Vodafone Revenues Rise, Losses Fall

— -- Vodafone Group PLC saw a 6 percent increase in revenue and reduced losses for the year to March 31, but revenue and profitability in some of its core European mobile phone markets is shrinking. The changes are forcing the company to look to new markets for growth.

For its fiscal year, the company reported revenue of £31.1 billion (US$61 billion), up 6 percent on the previous year, while losses fell to £5.3 billion, from £21.8 billion a year earlier. The lower losses were the result of reductions in exceptional charges, which fell from £23.5 billion a year earlier to £11.6 billion, and the sale of some loss-making operations, notably in Japan.

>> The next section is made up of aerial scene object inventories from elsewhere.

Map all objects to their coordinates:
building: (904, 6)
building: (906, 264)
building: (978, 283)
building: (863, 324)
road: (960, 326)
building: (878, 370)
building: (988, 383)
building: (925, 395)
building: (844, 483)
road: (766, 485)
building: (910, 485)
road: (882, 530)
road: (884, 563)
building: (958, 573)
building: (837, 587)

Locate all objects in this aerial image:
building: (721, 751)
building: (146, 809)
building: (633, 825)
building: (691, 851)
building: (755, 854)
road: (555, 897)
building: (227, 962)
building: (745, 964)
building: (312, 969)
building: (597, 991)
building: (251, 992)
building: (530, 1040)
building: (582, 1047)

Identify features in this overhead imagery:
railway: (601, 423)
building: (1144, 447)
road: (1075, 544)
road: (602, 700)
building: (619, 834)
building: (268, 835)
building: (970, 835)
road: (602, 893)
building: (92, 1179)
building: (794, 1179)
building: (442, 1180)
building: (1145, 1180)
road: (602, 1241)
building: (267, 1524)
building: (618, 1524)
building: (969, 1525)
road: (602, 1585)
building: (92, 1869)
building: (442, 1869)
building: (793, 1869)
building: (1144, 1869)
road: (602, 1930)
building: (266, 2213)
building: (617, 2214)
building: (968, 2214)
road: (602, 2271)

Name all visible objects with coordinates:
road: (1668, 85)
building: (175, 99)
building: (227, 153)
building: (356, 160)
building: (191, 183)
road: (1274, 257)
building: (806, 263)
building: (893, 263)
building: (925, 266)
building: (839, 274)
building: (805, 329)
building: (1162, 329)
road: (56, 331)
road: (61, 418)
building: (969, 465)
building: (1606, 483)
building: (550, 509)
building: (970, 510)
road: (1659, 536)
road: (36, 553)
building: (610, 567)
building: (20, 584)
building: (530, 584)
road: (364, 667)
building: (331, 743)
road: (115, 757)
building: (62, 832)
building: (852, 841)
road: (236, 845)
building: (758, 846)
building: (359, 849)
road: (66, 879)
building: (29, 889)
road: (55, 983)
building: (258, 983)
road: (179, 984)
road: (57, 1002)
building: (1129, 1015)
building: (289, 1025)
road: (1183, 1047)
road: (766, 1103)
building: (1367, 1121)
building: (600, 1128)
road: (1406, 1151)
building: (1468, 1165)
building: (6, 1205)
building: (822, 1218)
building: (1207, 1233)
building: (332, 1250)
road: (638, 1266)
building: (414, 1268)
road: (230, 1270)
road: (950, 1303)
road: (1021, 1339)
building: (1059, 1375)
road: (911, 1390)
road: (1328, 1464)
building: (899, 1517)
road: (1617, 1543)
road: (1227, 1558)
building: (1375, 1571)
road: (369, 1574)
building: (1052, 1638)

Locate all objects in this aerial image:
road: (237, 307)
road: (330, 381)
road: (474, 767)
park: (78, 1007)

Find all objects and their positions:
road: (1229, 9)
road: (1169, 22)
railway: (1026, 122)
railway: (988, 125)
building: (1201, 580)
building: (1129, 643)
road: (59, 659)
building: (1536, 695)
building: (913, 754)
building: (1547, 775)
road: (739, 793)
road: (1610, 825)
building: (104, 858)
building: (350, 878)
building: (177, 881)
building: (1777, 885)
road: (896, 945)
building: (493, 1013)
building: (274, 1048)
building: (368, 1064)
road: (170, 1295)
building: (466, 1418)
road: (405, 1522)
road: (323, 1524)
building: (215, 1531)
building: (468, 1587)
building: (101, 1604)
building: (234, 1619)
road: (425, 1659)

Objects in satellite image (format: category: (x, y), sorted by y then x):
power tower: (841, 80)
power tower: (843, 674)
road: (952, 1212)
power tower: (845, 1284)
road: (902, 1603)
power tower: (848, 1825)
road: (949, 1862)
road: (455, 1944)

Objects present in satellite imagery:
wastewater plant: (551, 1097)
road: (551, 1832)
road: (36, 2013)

The company's operating loss from continuing operations fell to £1.6 billion from £14.1 billion a year earlier. Excluding the exceptional impairment charges, the company reported operating profit of £9.5 billion, up from £9.4 billion a year earlier.

The impairment charges resulted from Vodafone's decision to reduce the book value of its operations in Germany and Italy, where it described market conditions as challenging. Full-year revenue in Germany dropped 5.4 percent to £5.4 billion in 2007 from £5.8 billion the year before. In Italy, revenue fell 2.7 percent to £4.2 billion from £4.4 billion a year earlier.

In Germany, price competition and an increase in long-term interest rates led to the company making an impairment charge of £6.7 billion, while in Italy the charge of £4.9 billion was a result of legislation affecting prepaid top-up card fees, and an increase in interest rates.

Vodafone warned that a decision by the European Parliament to regulate international roaming fees will hit revenue in 2008. In advance of the decision, the operator has already lowered roaming fees by 40 percent, it said.

For the fiscal year to March 31, 2008, the company forecast revenue of between £33.3 billion and £34.1 billion, and reiterated that growth will come from emerging markets where the company has spent billions of euros growing its market share.

Ovum Ltd. principal analyst John Delaney sees Vodafone's results as solid, but said the company's business is still too heavily concentrated in mature markets in Western Europe.

Vodafone is trying to change that: Earlier this year, it agreed to spend US$11.1 billion to acquire a majority stake in Indian mobile services operator Hutchison Essar Ltd. India offers huge potential for growth, with a population of 1.1 billion and a mobile phone market penetration of only 14 percent, Vodafone said.

In 2007, Vodafone saw revenue rise in several of its emerging markets, including Egypt, Romania and South Africa.